Matplotlib contains the code for drawing an image and it will render it right in the browser with Colab. Here, we can see the ascent image from SciPy. Next up, we’ll take a copy of the image, and we’ll add it with our homemade convolutions, and we’ll create variables to keep track of the x and y dimensions of the image. So we can see here that it’s a 512 by 512 image. So now, let’s create a convolution as a three by three array. We’ll load it with values that are pretty good for detecting sharp edges first. Here’s where we’ll create the convolution.

We then iterate over the image, leaving a one pixel margin. You’ll see that the loop starts at one and not zero, and it ends at size x minus one and size y minus one. In the loop, it will then calculate the convolution value by looking at the pixel and its neighbors, and then by multiplying them out by the values determined by the filter, before finally summing it all up.

Vertical line filter

Let’s run it. It takes just a few seconds, so when it’s done, let’s draw the results. We can see that only certain features made it through the filter. I’ve provided a couple more filters, so let’s try them. This first one is really great at spotting vertical lines. So when I run it, and plot the results, we can see that the vertical lines in the image made it through. It’s really cool because they’re not just straight up and down, they are vertical in perspective within the perspective of the image itself. Similarly, this filter works well for horizontal lines. So when I run it, and then plot the results, we can see that a lot of the horizontal lines made it through. Now, let’s take a look at pooling, and in this case, Max pooling, which takes pixels in chunks of four and only passes through the biggest value. I run the code and then render the output. We can see that the features of the image are maintained, but look closely at the axes, and we can see that the size has been halved from the 500’s to the 250’s.

With pooling

Excercise 3

Now you need to apply this to MNIST Handwrting recognition we will revisit that from last blog post.
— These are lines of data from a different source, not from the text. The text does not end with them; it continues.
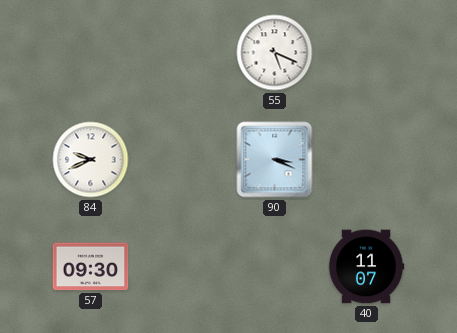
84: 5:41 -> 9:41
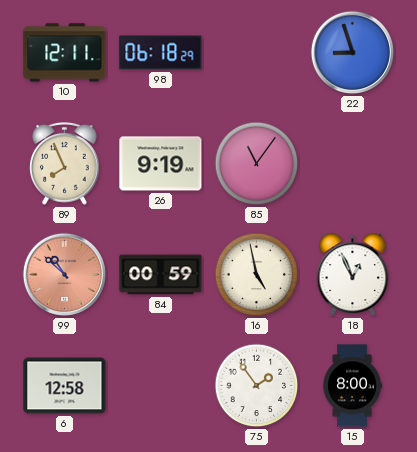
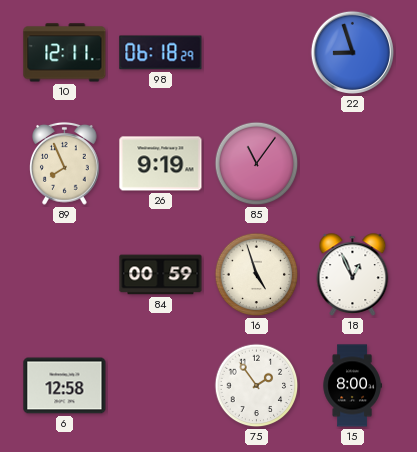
99: 10:52 -> none
16: 4:58 -> 4:57
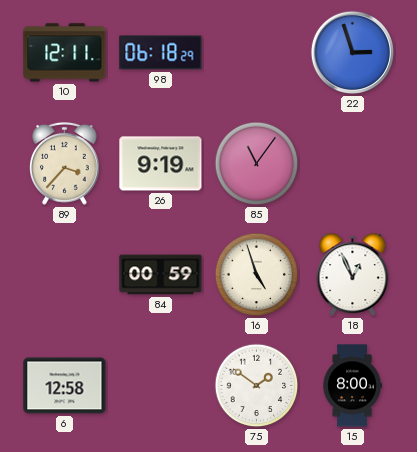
22: 8:57 -> 2:57
89: 7:56 -> 3:37
75: 1:54 -> 1:51
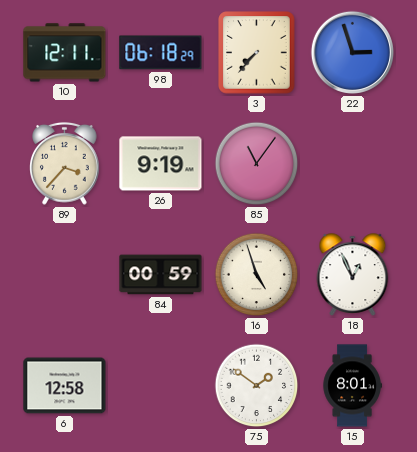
3: none -> 7:37
15: 8:00 -> 8:01
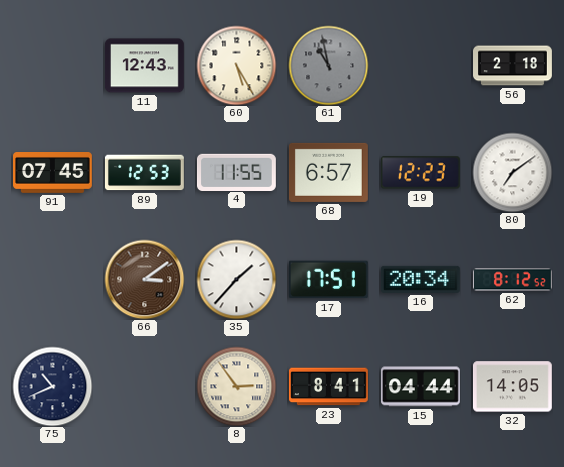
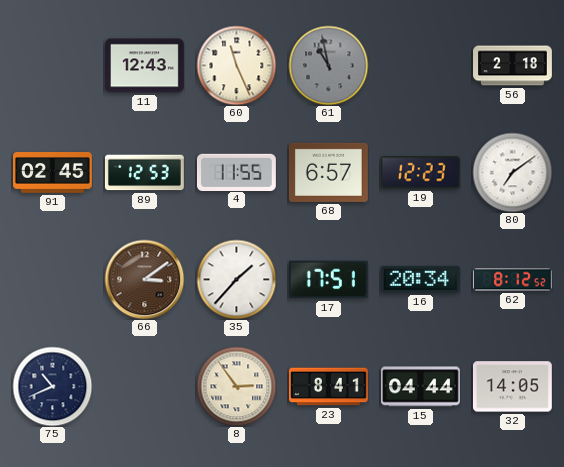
60: 5:25 -> 11:26
91: 07:45 -> 02:45
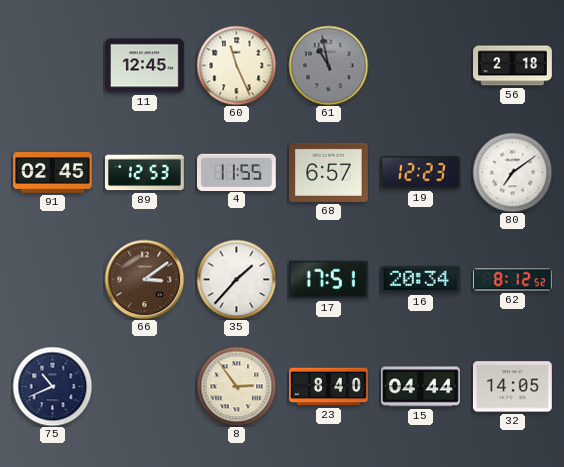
11: 12:43 -> 12:45
23: 8:41 -> 8:40
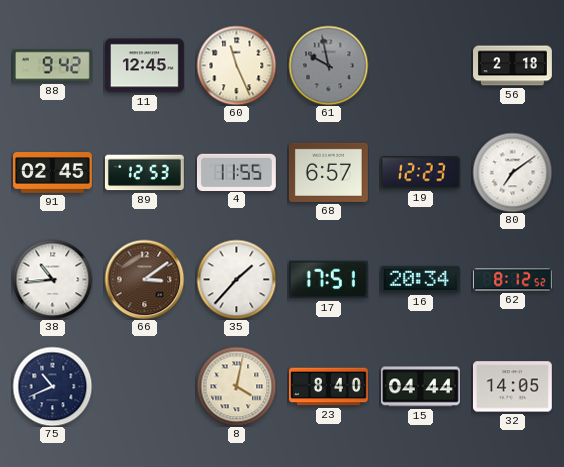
88: none -> 9:42
61: 10:58 -> 9:58
38: none -> 10:44
8: 2:54 -> 4:02
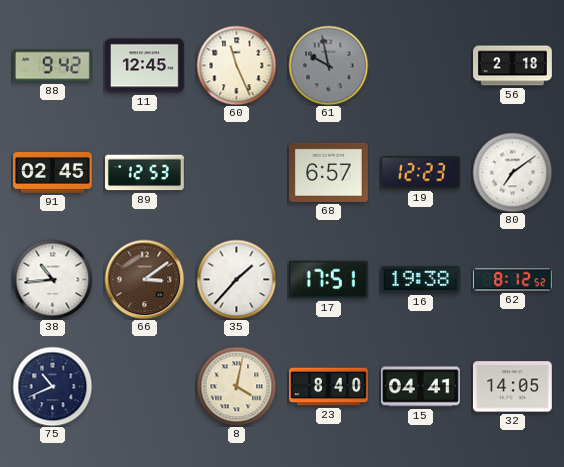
4: 11:55 -> none
16: 20:34 -> 19:38
15: 04:44 -> 04:41
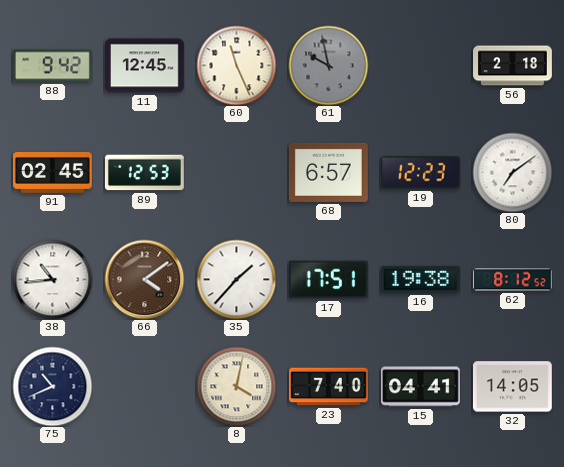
66: 3:09 -> 4:09
23: 8:40 -> 7:40
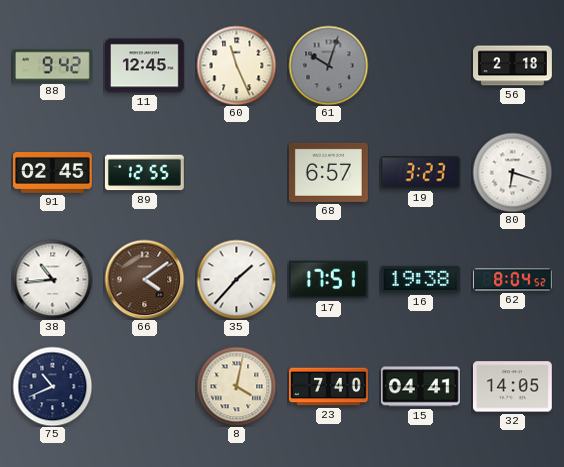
61: 9:58 -> 10:03
89: 12:53 -> 12:55
19: 12:23 -> 3:23
80: 7:09 -> 6:18
62: 8:12 -> 8:04
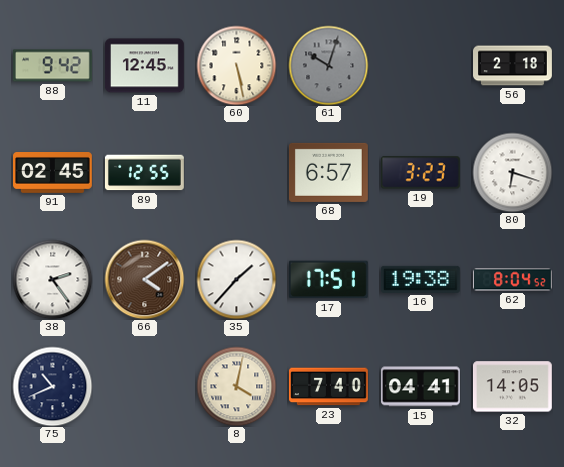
60: 11:26 -> 5:28
38: 10:44 -> 2:24
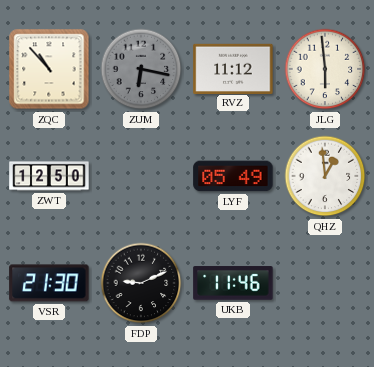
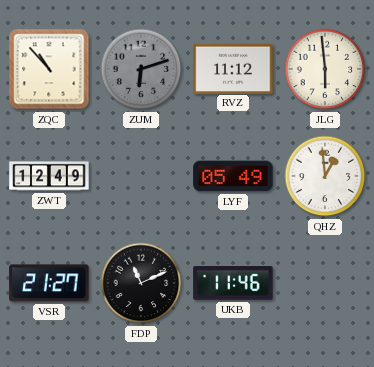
ZUM: 6:17 -> 6:12
ZWT: 12:50 -> 12:49
VSR: 21:30 -> 21:27
FDP: 9:11 -> 11:11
You need to improve MNIST to 99.8% accuracy or more using only a single convolutional layer and a single MaxPooling 2D. You should stop training once the accuracy goes above this amount. It should happen in less than 20 epochs, so it’s ok to hard code the number of epochs for training, but your training must end once it hits the above metric. If it doesn’t, then you’ll need to redesign your layers.

When 99.8% accuracy has been hit, you should print out the string “Reached 99.8% accuracy so cancelling training!”. Yes this is just optional (You can also print out something like “I’m getting bored and won’t train any more” 🤣)

The question notebook is available — here

My Solution

Wonderful! 😃 , you just coded for a handwriting recognizer with a 99.8% accuracy (that’s good) in less than 20 epochs. Let explore my solution for this.

My solution

The callback class (This is the simplest)

class myCallback(tf.keras.callbacks.Callback): def on_epoch_end(self, epoch, logs={}): if(logs.get('acc')>0.998): print("/n Reached 99.8% accuracy so cancelling training!") self.model.stop_training = True

The main CNN code

training_images=training_images.reshape(60000, 28, 28, 1)
test_images=test_images.reshape(10000, 28, 28, 1)
training_images = training_images / 255.0
test_images = test_images / 255.0
# YOUR CODE ENDS HERE
model = tf.keras.models.Sequential([
# YOUR CODE STARTS HERE
tf.keras.layers.Conv2D(64, (3,3), activation='relu', input_shape=(28, 28, 1)),
tf.keras.layers.MaxPooling2D(2, 2),
tf.keras.layers.Flatten(),
tf.keras.layers.Dense(256, activation='relu'),
tf.keras.layers.Dense(10, activation='softmax')
# YOUR CODE ENDS HERE
])

So, all you had to do was play around the code and get this done in just 7 epochs.